Below, locate the line that contains "para poder atender". Repeat exactly from that line to the line that contains "lượng lớn giỏ", inclusive, leaving out the pictures.

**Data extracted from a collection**
##############################
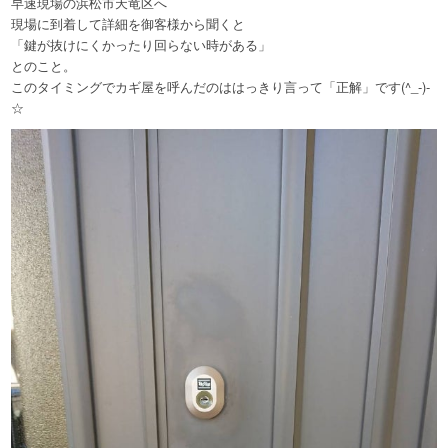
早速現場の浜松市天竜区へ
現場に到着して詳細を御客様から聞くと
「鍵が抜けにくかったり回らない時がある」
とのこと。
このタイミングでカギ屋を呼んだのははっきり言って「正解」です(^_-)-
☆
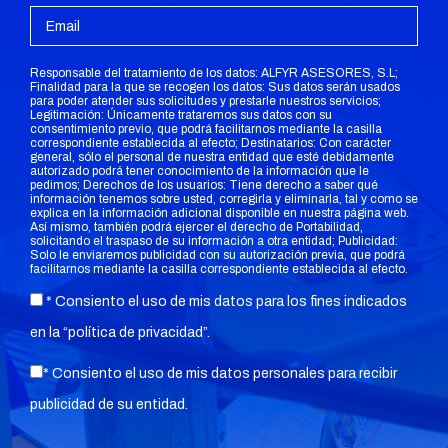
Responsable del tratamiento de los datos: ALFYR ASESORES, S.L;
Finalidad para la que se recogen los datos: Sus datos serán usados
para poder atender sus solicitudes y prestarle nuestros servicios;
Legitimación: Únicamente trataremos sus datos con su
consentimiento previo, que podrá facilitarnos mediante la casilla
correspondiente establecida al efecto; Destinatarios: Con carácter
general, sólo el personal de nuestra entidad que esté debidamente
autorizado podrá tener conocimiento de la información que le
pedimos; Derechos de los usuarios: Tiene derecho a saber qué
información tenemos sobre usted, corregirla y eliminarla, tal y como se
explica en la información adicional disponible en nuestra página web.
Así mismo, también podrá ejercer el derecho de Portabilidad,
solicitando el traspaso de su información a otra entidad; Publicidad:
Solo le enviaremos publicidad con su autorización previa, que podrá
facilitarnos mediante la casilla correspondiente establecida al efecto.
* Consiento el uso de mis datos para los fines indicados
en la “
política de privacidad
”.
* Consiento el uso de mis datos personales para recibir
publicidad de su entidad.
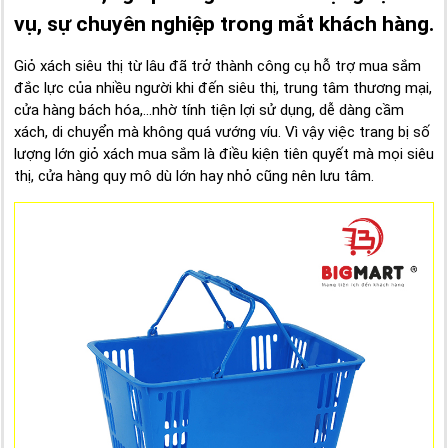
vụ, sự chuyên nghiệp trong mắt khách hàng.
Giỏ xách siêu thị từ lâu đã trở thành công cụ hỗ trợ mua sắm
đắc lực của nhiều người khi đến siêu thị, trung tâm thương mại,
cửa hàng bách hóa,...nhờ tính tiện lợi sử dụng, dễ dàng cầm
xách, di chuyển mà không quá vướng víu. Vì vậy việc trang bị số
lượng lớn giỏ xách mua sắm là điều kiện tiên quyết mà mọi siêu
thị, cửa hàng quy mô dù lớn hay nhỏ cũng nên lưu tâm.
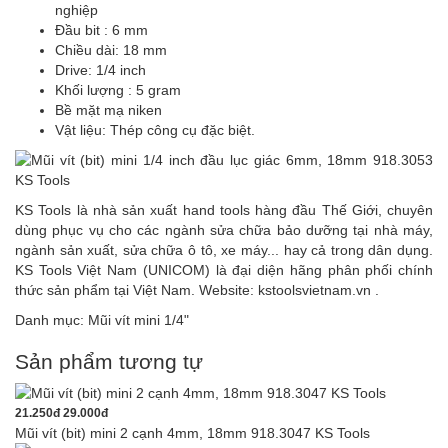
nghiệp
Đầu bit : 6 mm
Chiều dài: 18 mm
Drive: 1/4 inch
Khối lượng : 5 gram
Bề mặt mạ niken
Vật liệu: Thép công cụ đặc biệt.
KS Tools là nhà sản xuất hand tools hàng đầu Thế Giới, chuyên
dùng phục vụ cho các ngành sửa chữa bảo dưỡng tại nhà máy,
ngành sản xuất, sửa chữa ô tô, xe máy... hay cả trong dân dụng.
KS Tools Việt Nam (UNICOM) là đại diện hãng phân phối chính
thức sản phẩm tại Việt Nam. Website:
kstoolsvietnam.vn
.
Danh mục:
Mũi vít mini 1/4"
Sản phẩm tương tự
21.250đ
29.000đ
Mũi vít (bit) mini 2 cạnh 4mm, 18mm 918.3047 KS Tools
##############################
**RESULT FOR THIS EXERCISE**
para poder atender sus solicitudes y prestarle nuestros servicios;
Legitimación: Únicamente trataremos sus datos con su
consentimiento previo, que podrá facilitarnos mediante la casilla
correspondiente establecida al efecto; Destinatarios: Con carácter
general, sólo el personal de nuestra entidad que esté debidamente
autorizado podrá tener conocimiento de la información que le
pedimos; Derechos de los usuarios: Tiene derecho a saber qué
información tenemos sobre usted, corregirla y eliminarla, tal y como se
explica en la información adicional disponible en nuestra página web.
Así mismo, también podrá ejercer el derecho de Portabilidad,
solicitando el traspaso de su información a otra entidad; Publicidad:
Solo le enviaremos publicidad con su autorización previa, que podrá
facilitarnos mediante la casilla correspondiente establecida al efecto.
* Consiento el uso de mis datos para los fines indicados
en la “
política de privacidad
”.
* Consiento el uso de mis datos personales para recibir
publicidad de su entidad.
vụ, sự chuyên nghiệp trong mắt khách hàng.
Giỏ xách siêu thị từ lâu đã trở thành công cụ hỗ trợ mua sắm
đắc lực của nhiều người khi đến siêu thị, trung tâm thương mại,
cửa hàng bách hóa,...nhờ tính tiện lợi sử dụng, dễ dàng cầm
xách, di chuyển mà không quá vướng víu. Vì vậy việc trang bị số
lượng lớn giỏ xách mua sắm là điều kiện tiên quyết mà mọi siêu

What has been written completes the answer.